* Your instructions *
If a record holds a picture, drop the picture and return the rest of the record word for word.

═════ Given information ═════

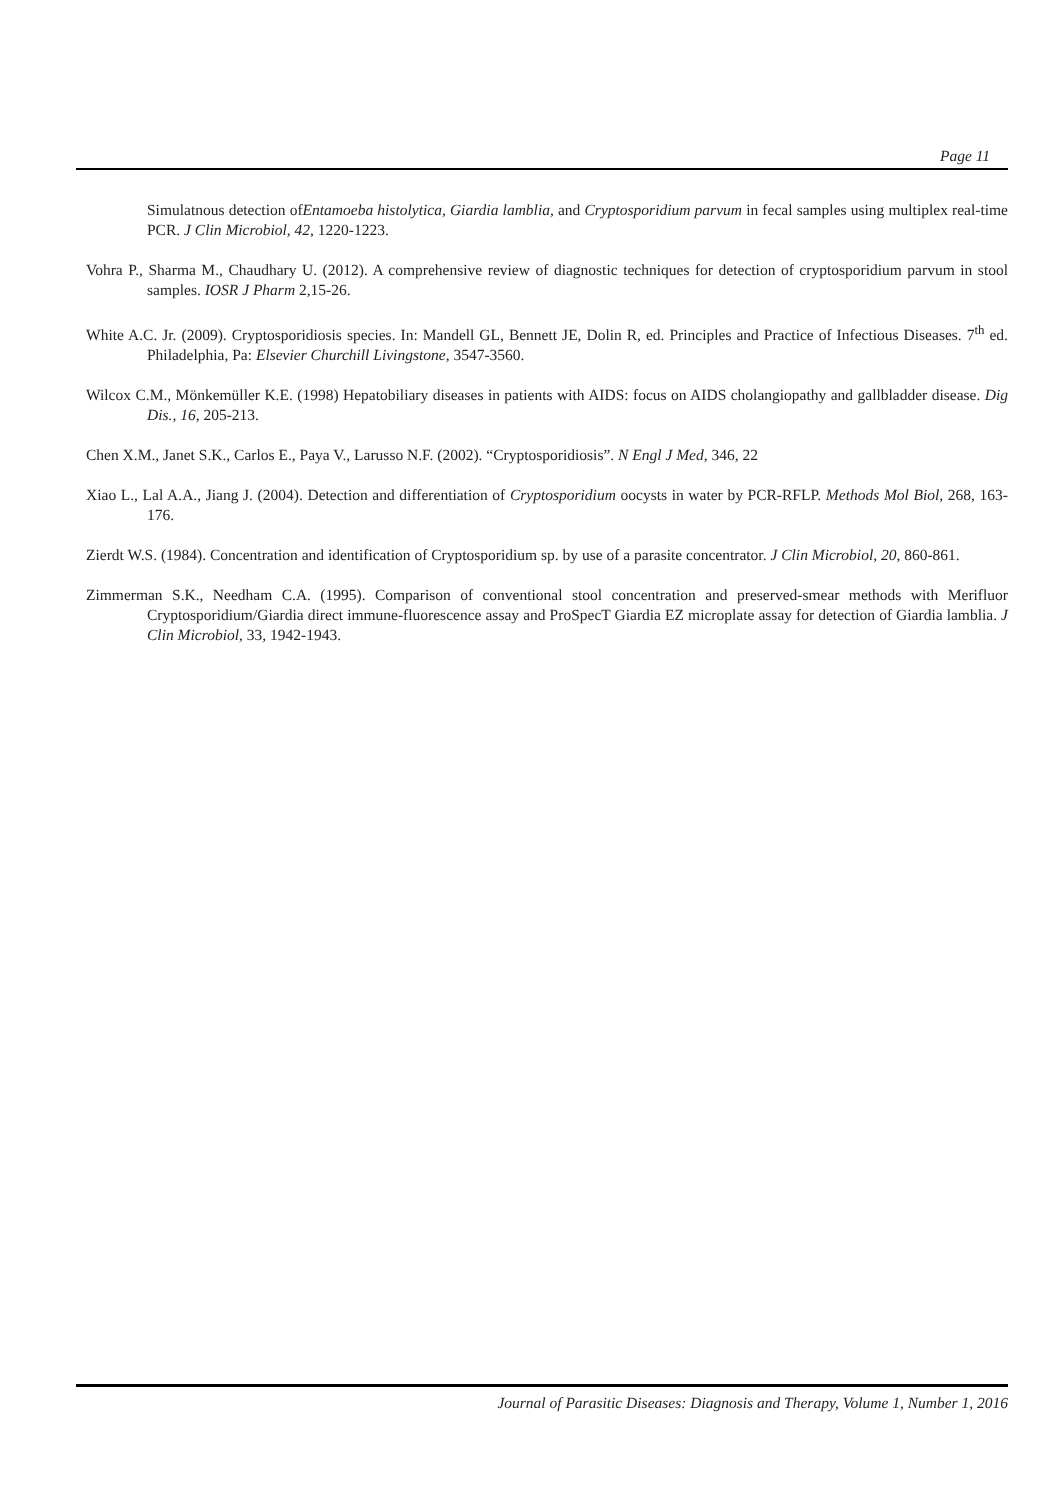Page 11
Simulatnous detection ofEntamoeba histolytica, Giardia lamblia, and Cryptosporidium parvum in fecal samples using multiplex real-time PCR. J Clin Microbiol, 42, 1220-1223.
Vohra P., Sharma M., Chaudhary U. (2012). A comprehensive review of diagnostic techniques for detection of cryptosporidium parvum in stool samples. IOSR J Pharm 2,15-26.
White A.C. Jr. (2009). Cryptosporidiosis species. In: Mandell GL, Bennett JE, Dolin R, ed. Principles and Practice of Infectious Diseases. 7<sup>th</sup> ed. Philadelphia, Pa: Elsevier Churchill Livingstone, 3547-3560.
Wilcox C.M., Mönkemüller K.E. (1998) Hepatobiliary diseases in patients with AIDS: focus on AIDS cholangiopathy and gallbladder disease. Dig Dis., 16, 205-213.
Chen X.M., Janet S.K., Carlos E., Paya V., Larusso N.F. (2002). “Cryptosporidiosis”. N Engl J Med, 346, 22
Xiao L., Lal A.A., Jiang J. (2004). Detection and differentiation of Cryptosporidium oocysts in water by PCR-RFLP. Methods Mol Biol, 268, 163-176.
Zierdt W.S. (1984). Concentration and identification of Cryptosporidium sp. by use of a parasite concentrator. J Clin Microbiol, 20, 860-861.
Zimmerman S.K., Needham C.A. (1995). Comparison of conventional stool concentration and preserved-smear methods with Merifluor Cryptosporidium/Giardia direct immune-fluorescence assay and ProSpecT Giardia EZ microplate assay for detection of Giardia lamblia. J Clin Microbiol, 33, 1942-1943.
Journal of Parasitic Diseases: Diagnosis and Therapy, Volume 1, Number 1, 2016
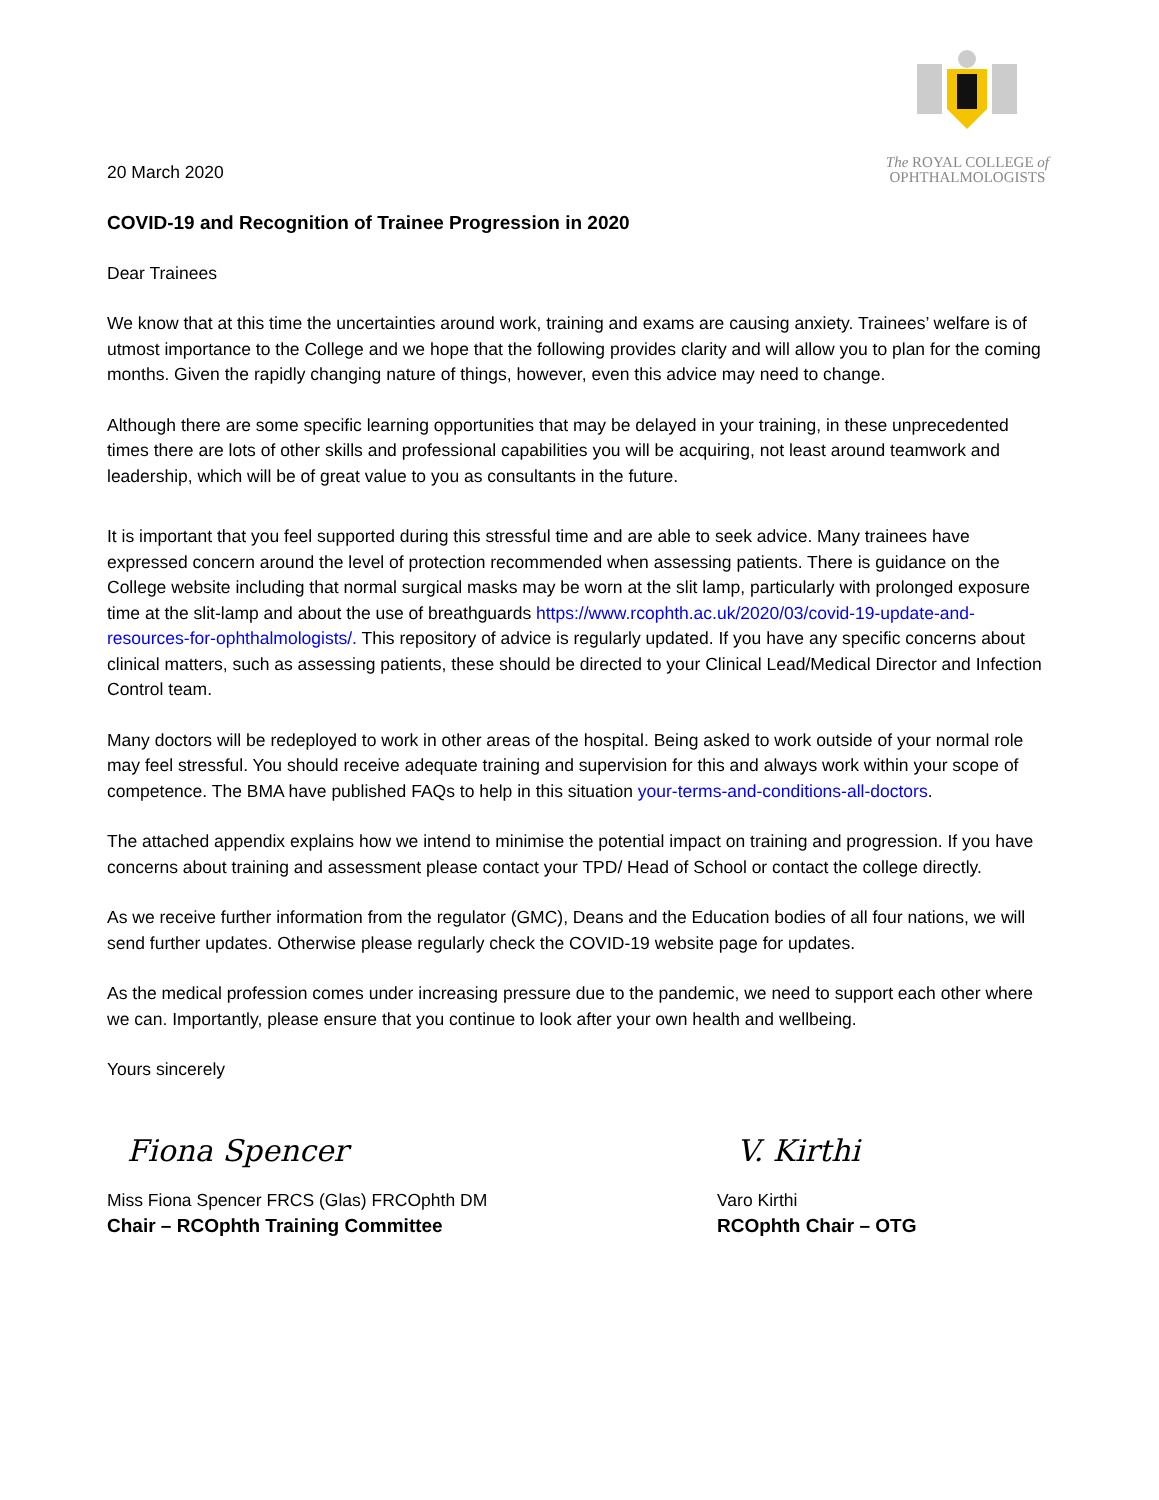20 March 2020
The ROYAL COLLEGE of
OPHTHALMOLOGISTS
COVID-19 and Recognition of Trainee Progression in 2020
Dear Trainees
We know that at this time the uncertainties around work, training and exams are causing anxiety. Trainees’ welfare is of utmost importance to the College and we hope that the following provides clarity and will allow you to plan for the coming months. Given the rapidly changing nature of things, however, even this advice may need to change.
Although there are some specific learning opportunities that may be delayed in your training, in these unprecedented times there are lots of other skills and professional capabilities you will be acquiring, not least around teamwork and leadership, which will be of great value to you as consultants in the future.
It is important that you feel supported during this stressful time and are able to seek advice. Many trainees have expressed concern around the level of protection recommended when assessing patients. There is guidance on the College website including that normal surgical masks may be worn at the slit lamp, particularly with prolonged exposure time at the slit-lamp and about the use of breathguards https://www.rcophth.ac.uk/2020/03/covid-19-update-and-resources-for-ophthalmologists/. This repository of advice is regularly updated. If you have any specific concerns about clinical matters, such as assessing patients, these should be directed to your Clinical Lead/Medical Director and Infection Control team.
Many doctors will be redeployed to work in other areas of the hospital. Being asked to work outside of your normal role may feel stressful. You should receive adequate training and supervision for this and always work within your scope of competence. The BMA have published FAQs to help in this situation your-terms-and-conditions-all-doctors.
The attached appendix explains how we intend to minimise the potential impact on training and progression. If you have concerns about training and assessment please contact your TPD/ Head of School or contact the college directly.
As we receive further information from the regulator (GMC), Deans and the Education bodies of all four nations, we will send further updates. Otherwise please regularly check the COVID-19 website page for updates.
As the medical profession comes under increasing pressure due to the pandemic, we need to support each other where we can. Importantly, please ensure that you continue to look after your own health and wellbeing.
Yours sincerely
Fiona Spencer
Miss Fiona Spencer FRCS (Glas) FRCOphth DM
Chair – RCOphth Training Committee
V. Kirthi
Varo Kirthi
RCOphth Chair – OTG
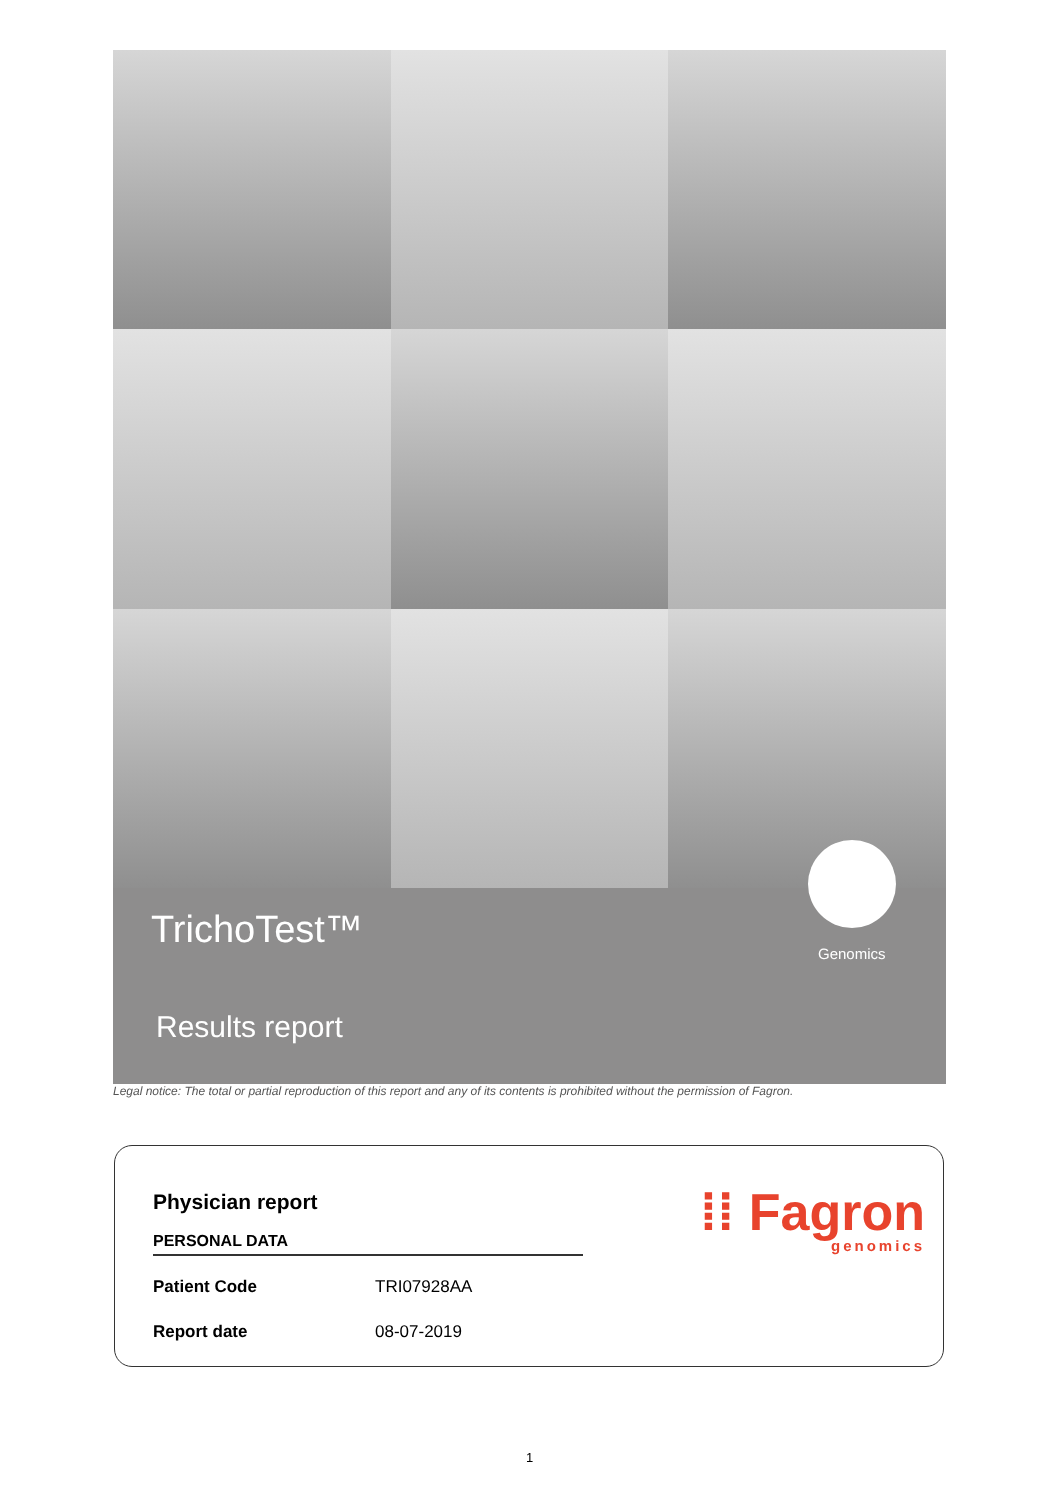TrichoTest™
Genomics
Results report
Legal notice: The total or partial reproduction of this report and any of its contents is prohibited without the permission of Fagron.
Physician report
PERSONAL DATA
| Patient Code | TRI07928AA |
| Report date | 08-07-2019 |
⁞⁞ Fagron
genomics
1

═════

* Written reply *
Page 11
Simulatnous detection ofEntamoeba histolytica, Giardia lamblia, and Cryptosporidium parvum in fecal samples using multiplex real-time PCR. J Clin Microbiol, 42, 1220-1223.
Vohra P., Sharma M., Chaudhary U. (2012). A comprehensive review of diagnostic techniques for detection of cryptosporidium parvum in stool samples. IOSR J Pharm 2,15-26.
White A.C. Jr. (2009). Cryptosporidiosis species. In: Mandell GL, Bennett JE, Dolin R, ed. Principles and Practice of Infectious Diseases. 7<sup>th</sup> ed. Philadelphia, Pa: Elsevier Churchill Livingstone, 3547-3560.
Wilcox C.M., Mönkemüller K.E. (1998) Hepatobiliary diseases in patients with AIDS: focus on AIDS cholangiopathy and gallbladder disease. Dig Dis., 16, 205-213.
Chen X.M., Janet S.K., Carlos E., Paya V., Larusso N.F. (2002). “Cryptosporidiosis”. N Engl J Med, 346, 22
Xiao L., Lal A.A., Jiang J. (2004). Detection and differentiation of Cryptosporidium oocysts in water by PCR-RFLP. Methods Mol Biol, 268, 163-176.
Zierdt W.S. (1984). Concentration and identification of Cryptosporidium sp. by use of a parasite concentrator. J Clin Microbiol, 20, 860-861.
Zimmerman S.K., Needham C.A. (1995). Comparison of conventional stool concentration and preserved-smear methods with Merifluor Cryptosporidium/Giardia direct immune-fluorescence assay and ProSpecT Giardia EZ microplate assay for detection of Giardia lamblia. J Clin Microbiol, 33, 1942-1943.
Journal of Parasitic Diseases: Diagnosis and Therapy, Volume 1, Number 1, 2016
20 March 2020
The ROYAL COLLEGE of
OPHTHALMOLOGISTS
COVID-19 and Recognition of Trainee Progression in 2020
Dear Trainees
We know that at this time the uncertainties around work, training and exams are causing anxiety. Trainees’ welfare is of utmost importance to the College and we hope that the following provides clarity and will allow you to plan for the coming months. Given the rapidly changing nature of things, however, even this advice may need to change.
Although there are some specific learning opportunities that may be delayed in your training, in these unprecedented times there are lots of other skills and professional capabilities you will be acquiring, not least around teamwork and leadership, which will be of great value to you as consultants in the future.
It is important that you feel supported during this stressful time and are able to seek advice. Many trainees have expressed concern around the level of protection recommended when assessing patients. There is guidance on the College website including that normal surgical masks may be worn at the slit lamp, particularly with prolonged exposure time at the slit-lamp and about the use of breathguards https://www.rcophth.ac.uk/2020/03/covid-19-update-and-resources-for-ophthalmologists/. This repository of advice is regularly updated. If you have any specific concerns about clinical matters, such as assessing patients, these should be directed to your Clinical Lead/Medical Director and Infection Control team.
Many doctors will be redeployed to work in other areas of the hospital. Being asked to work outside of your normal role may feel stressful. You should receive adequate training and supervision for this and always work within your scope of competence. The BMA have published FAQs to help in this situation your-terms-and-conditions-all-doctors.
The attached appendix explains how we intend to minimise the potential impact on training and progression. If you have concerns about training and assessment please contact your TPD/ Head of School or contact the college directly.
As we receive further information from the regulator (GMC), Deans and the Education bodies of all four nations, we will send further updates. Otherwise please regularly check the COVID-19 website page for updates.
As the medical profession comes under increasing pressure due to the pandemic, we need to support each other where we can. Importantly, please ensure that you continue to look after your own health and wellbeing.
Yours sincerely
Fiona Spencer
Miss Fiona Spencer FRCS (Glas) FRCOphth DM
Chair – RCOphth Training Committee
V. Kirthi
Varo Kirthi
RCOphth Chair – OTG
TrichoTest™
Genomics
Results report
Legal notice: The total or partial reproduction of this report and any of its contents is prohibited without the permission of Fagron.
Physician report
PERSONAL DATA
| Patient Code | TRI07928AA |
| Report date | 08-07-2019 |
⁞⁞ Fagron
genomics
1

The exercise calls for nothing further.